Quando chegou ao campus da Universidade Estadual da Califórnia, em Long Beach, na tarde de 11 de setembro de 2001, para dar sua aula de história, a professora Linda Kelly Alkana foi informada de que as atividades tinham sido suspensas em razão dos "ataques maléficos". Acostumada a lembrar os estudantes de que "maléfico" não é uma categoria útil para se compreender a história, Linda elaborou um questionário para colher dados a respeito da percepção de seus alunos sobre o que ocorrera. As perguntas eram focadas naquilo que cada um entendia que tinha acontecido.
Nos nove anos seguintes, a professora seguiu aplicando o mesmo questionário a cada semestre, totalizando 864 alunos de 18 a 21 anos entrevistados. Em 2011, Linda produziu um interessante estudo sobre as respostas. Esse trabalho deveria ser lido por todos os que afirmam que os ataques de sexta-feira foram o 11 de Setembro da Europa.
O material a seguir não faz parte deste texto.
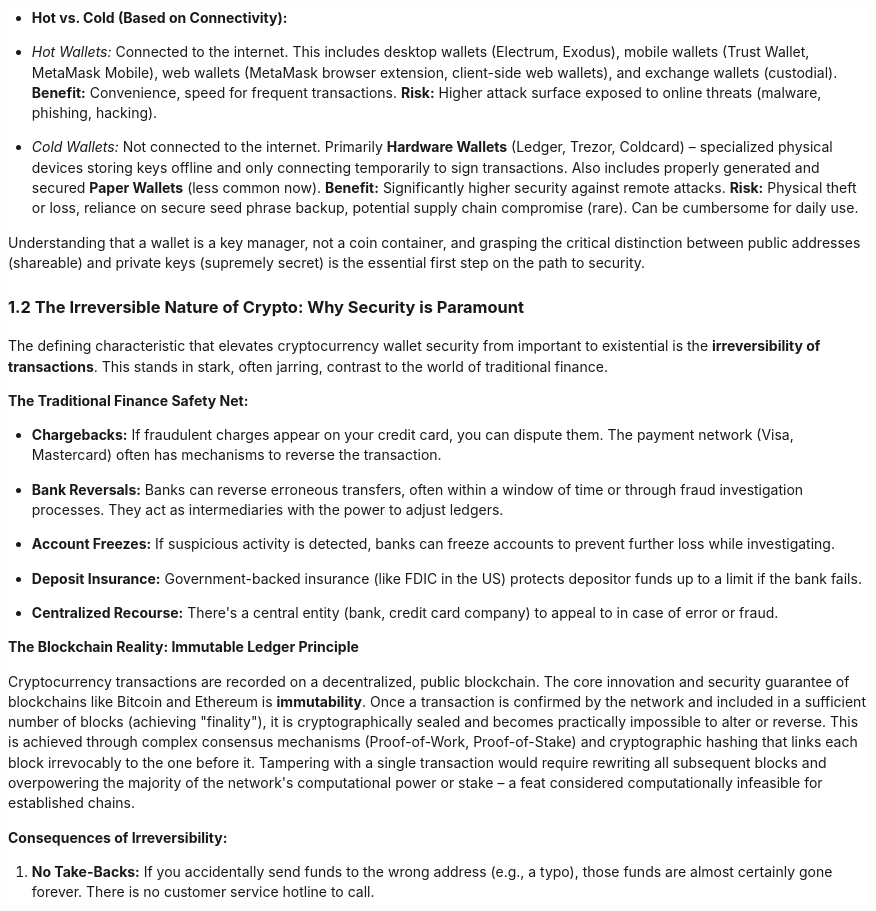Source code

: *   **Hot vs. Cold (Based on Connectivity):**

*   *Hot Wallets:* Connected to the internet. This includes desktop wallets (Electrum, Exodus), mobile wallets (Trust Wallet, MetaMask Mobile), web wallets (MetaMask browser extension, client-side web wallets), and exchange wallets (custodial). **Benefit:** Convenience, speed for frequent transactions. **Risk:** Higher attack surface exposed to online threats (malware, phishing, hacking).

*   *Cold Wallets:* Not connected to the internet. Primarily **Hardware Wallets** (Ledger, Trezor, Coldcard) – specialized physical devices storing keys offline and only connecting temporarily to sign transactions. Also includes properly generated and secured **Paper Wallets** (less common now). **Benefit:** Significantly higher security against remote attacks. **Risk:** Physical theft or loss, reliance on secure seed phrase backup, potential supply chain compromise (rare). Can be cumbersome for daily use.

Understanding that a wallet is a key manager, not a coin container, and grasping the critical distinction between public addresses (shareable) and private keys (supremely secret) is the essential first step on the path to security.

### 1.2 The Irreversible Nature of Crypto: Why Security is Paramount

The defining characteristic that elevates cryptocurrency wallet security from important to existential is the **irreversibility of transactions**. This stands in stark, often jarring, contrast to the world of traditional finance.

**The Traditional Finance Safety Net:**

*   **Chargebacks:** If fraudulent charges appear on your credit card, you can dispute them. The payment network (Visa, Mastercard) often has mechanisms to reverse the transaction.

*   **Bank Reversals:** Banks can reverse erroneous transfers, often within a window of time or through fraud investigation processes. They act as intermediaries with the power to adjust ledgers.

*   **Account Freezes:** If suspicious activity is detected, banks can freeze accounts to prevent further loss while investigating.

*   **Deposit Insurance:** Government-backed insurance (like FDIC in the US) protects depositor funds up to a limit if the bank fails.

*   **Centralized Recourse:** There's a central entity (bank, credit card company) to appeal to in case of error or fraud.

**The Blockchain Reality: Immutable Ledger Principle**

Cryptocurrency transactions are recorded on a decentralized, public blockchain. The core innovation and security guarantee of blockchains like Bitcoin and Ethereum is **immutability**. Once a transaction is confirmed by the network and included in a sufficient number of blocks (achieving "finality"), it is cryptographically sealed and becomes practically impossible to alter or reverse. This is achieved through complex consensus mechanisms (Proof-of-Work, Proof-of-Stake) and cryptographic hashing that links each block irrevocably to the one before it. Tampering with a single transaction would require rewriting all subsequent blocks and overpowering the majority of the network's computational power or stake – a feat considered computationally infeasible for established chains.

**Consequences of Irreversibility:**

1.  **No Take-Backs:** If you accidentally send funds to the wrong address (e.g., a typo), those funds are almost certainly gone forever. There is no customer service hotline to call.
Na primeira pesquisa, feita dois dias depois dos ataques, 31 entre 39 estudantes descreveram o que havia acontecido em termos de aviões, prédios e mortes e culpavam vagamente "terroristas" pelos atentados – embora 10 dos 39 tenham mencionado a Al-Qaeda. O último questionário foi aplicado em 10 de maio de 2011, nove dias depois da morte de Osama bin Laden. Desta vez, os alunos tinham oito anos no momento dos atentados. Metade culpava total ou parcialmente a Al-Qaeda, um terço responsabilizava "terroristas", e um respondeu: "A pessoa responsável foi Saddam". Teorias conspiratórias também tinham adeptos. Um estudante escreveu: "De acordo com o governo, eles foram atacados por Osama bin Laden. Mas pessoalmente acredito que foi uma demolição planejada/controlada pelo governo. Cada um tire suas próprias conclusões".
Na conclusão do estudo, Linda escreveu a propósito de um discurso do presidente Barack Obama sobre a ideia de "não esquecer" os atentados de 2001: "Para a maioria dos 800 estudantes que participaram de minha pesquisa nos últimos nove anos, 'não esquecer' o 11 de Setembro claramente não é a questão _ muitos não se lembram do 11 de Setembro com nenhum grau de precisão, e poucos aprenderam sobre isso".
Embora ainda estejamos longe de saber tudo sobre a tragédia de sexta-feira, o que salta aos olhos é que não se trata de um 11 de Setembro. Como eu já havia assinalado na coluna Olhar Global, o único homem-bomba (a imprensa francesa chama-o de "kamikaze") identificado até agora é Ismael Omar Mostefai, 29 anos, nascido numa banlieue (subúrbio) de Paris, condenado oito vezes por delitos comuns entre 2004 e 2010 e que teria passado meses na Síria em 2013. Outros dois seriam franceses com passagem pela Bélgica. A foto de um passaporte sírio obtida por meios obscuros e publicada por um jornal sérvio foi tomada por alguns como evidência de que um dos terroristas teria se passado por migrante – conclusão que seria curiosa se não fosse, sob todos os ângulos, no mínimo apressada.
Nada disso, porém, parece interessar ao presidente François Hollande, sempre o mais afoito quando se trata da Síria e do norte da África. Na sexta-feira, ele anunciou "fechamento de fronteiras" – forma sub-reptícia de incriminar migrantes e sugerir que os terroristas seriam estrangeiros tentando fugir da França _, apenas para se corrigir um dia depois e dizer que haveria apenas "controle". Também anunciou "estado de guerra", sem esclarecer exatamente em que direção os franceses devem marchar.
Se o 11 de Setembro nos ensinou algo, é que histeria em geral e oportunismo em particular sempre rendem bons frutos políticos em momentos de comoção nacional. No meio da confusão, pelo menos um francês trouxe a verdade a público. Em entrevista à rádio RTL, o ex-chanceler Dominique de Villepin disse com todas as letras:
– Não nos esqueçamos que nós criamos o Estado Islâmico. Esses resultados começaram na guerra de 2003 (contra o Iraque). Espera-se que a atual linha adotada pela França seja revertida por seus aliados antes que uma onda de violência antimigrantes e antiislâmica se espalhe pela Europa.